** SET PROBLEM 1 **
Transcribe the whole forum post about signed and unsigned plain char word for word, keeping every line as it appears.
BEGIN SOURCE PASSAGE
On Mar 27, 9:52 pm, Paul Brettschneider <paul.brettschn ei...@yahoo.fr>
wrote:
James Kanze wrote:
[...]
On a 2's complement machine with 8 bit bytes, where plain char
is signed. Exceptions to the first two conditions are fairly
rare today. But unsigned plain char is an option with a lot of
compilers, and the default on some as well (and would make life
a lot easier if you could count on it).
Some hardware might be optimised for signed chars and other hardware for
unsigned chars (I think this is the reason that Linux/PPC defaults to
unsigned whereas Linux/x86 traditionally uses signed).
That was the original motivation. The first two machines to
support C were the PDP-11 and the Interdata 8/32. On the first,
making char unsigned would have had a significant performance
penalty, and on the second, making it signed would have slowed
things down. And at the time, only US ASCII mattered, so even
signed, all of the encodings actually being used were positive,
and it didn't seem to make a difference.
END SOURCE PASSAGE
BEGIN DATASET ENTRIES
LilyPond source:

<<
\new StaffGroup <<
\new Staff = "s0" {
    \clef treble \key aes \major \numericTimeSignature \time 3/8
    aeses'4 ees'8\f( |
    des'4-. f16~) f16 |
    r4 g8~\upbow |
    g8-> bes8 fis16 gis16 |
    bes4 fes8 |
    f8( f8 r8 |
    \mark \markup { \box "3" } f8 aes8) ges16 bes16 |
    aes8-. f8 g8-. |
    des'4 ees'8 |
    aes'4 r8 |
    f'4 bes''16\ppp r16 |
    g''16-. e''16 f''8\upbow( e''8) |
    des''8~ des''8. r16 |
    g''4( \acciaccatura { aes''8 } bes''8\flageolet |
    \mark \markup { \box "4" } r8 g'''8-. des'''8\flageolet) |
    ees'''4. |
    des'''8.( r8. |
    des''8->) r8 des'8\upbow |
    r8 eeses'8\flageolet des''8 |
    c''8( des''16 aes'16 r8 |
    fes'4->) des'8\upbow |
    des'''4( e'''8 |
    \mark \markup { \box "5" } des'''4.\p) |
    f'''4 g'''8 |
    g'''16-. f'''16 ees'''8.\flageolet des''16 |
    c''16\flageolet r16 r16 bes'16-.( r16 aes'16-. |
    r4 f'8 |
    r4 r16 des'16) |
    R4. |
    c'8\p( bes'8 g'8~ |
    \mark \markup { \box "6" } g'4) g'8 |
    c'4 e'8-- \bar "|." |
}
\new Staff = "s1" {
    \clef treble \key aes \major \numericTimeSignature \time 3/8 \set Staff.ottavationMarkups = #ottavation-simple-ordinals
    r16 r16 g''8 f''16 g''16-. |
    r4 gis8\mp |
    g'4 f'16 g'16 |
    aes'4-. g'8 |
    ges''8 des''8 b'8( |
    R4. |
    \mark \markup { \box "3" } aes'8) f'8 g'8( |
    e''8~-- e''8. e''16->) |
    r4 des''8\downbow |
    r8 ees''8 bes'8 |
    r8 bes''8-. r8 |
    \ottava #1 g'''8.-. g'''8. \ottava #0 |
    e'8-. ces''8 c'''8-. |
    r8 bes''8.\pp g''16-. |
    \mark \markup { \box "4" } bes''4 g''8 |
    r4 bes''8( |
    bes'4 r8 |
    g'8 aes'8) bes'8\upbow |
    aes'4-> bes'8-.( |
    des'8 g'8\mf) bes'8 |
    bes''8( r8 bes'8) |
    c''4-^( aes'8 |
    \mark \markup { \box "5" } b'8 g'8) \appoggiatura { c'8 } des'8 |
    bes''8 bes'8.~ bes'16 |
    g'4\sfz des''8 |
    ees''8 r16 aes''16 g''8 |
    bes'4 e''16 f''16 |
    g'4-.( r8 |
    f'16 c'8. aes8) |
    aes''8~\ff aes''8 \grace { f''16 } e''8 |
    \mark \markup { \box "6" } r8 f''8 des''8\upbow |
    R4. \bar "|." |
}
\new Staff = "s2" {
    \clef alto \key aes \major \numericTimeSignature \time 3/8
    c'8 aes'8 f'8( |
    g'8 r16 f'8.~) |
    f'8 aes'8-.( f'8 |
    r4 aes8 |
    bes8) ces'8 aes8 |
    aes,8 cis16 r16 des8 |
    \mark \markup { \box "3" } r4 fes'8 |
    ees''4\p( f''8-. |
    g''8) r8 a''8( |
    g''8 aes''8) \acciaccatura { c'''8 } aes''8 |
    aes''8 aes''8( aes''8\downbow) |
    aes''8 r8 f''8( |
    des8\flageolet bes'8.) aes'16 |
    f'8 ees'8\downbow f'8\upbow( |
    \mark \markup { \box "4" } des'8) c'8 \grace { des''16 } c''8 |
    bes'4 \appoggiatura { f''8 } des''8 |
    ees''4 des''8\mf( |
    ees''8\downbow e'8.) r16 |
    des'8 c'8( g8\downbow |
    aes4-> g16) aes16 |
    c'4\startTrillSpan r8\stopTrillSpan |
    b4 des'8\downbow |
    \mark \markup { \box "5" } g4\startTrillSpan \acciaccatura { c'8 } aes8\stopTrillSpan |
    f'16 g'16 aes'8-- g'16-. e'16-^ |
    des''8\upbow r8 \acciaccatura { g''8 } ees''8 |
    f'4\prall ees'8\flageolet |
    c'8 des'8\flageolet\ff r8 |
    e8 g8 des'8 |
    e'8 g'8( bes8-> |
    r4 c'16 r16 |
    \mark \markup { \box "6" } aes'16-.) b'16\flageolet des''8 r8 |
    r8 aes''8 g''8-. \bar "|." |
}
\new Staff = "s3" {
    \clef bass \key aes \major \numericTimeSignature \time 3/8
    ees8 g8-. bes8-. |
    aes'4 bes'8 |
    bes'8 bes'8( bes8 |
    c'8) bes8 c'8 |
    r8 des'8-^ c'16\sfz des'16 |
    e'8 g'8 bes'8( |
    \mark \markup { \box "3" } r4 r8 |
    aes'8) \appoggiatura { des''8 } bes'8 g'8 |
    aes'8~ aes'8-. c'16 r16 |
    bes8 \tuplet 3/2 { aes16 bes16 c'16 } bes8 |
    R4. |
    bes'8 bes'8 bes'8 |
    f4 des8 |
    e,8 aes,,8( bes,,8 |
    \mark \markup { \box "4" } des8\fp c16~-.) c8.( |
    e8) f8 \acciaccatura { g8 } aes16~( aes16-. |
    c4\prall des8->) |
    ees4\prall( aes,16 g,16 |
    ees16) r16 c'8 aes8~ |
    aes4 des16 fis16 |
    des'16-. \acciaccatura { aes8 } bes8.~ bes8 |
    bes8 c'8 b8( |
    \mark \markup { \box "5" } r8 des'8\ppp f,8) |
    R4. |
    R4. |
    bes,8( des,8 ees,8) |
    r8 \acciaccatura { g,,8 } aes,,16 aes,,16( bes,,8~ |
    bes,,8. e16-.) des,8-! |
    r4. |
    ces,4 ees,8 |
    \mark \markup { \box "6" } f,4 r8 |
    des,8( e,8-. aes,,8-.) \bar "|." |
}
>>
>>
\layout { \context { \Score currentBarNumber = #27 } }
END DATASET ENTRIES
** SET PROBLEM 2 **
Show every line of the records that contains the string "downbow", copied in full. Case counts.

** OUTPUT 1 **
On Mar 27, 9:52 pm, Paul Brettschneider <paul.brettschn ei...@yahoo.fr>
wrote:
James Kanze wrote:
[...]
On a 2's complement machine with 8 bit bytes, where plain char
is signed. Exceptions to the first two conditions are fairly
rare today. But unsigned plain char is an option with a lot of
compilers, and the default on some as well (and would make life
a lot easier if you could count on it).
Some hardware might be optimised for signed chars and other hardware for
unsigned chars (I think this is the reason that Linux/PPC defaults to
unsigned whereas Linux/x86 traditionally uses signed).
That was the original motivation. The first two machines to
support C were the PDP-11 and the Interdata 8/32. On the first,
making char unsigned would have had a significant performance
penalty, and on the second, making it signed would have slowed
things down. And at the time, only US ASCII mattered, so even
signed, all of the encodings actually being used were positive,
and it didn't seem to make a difference.

** OUTPUT 2 **
    r4 des''8\downbow |
    aes''8 aes''8( aes''8\downbow) |
    f'8 ees'8\downbow f'8\upbow( |
    ees''8\downbow e'8.) r16 |
    des'8 c'8( g8\downbow |
    b4 des'8\downbow |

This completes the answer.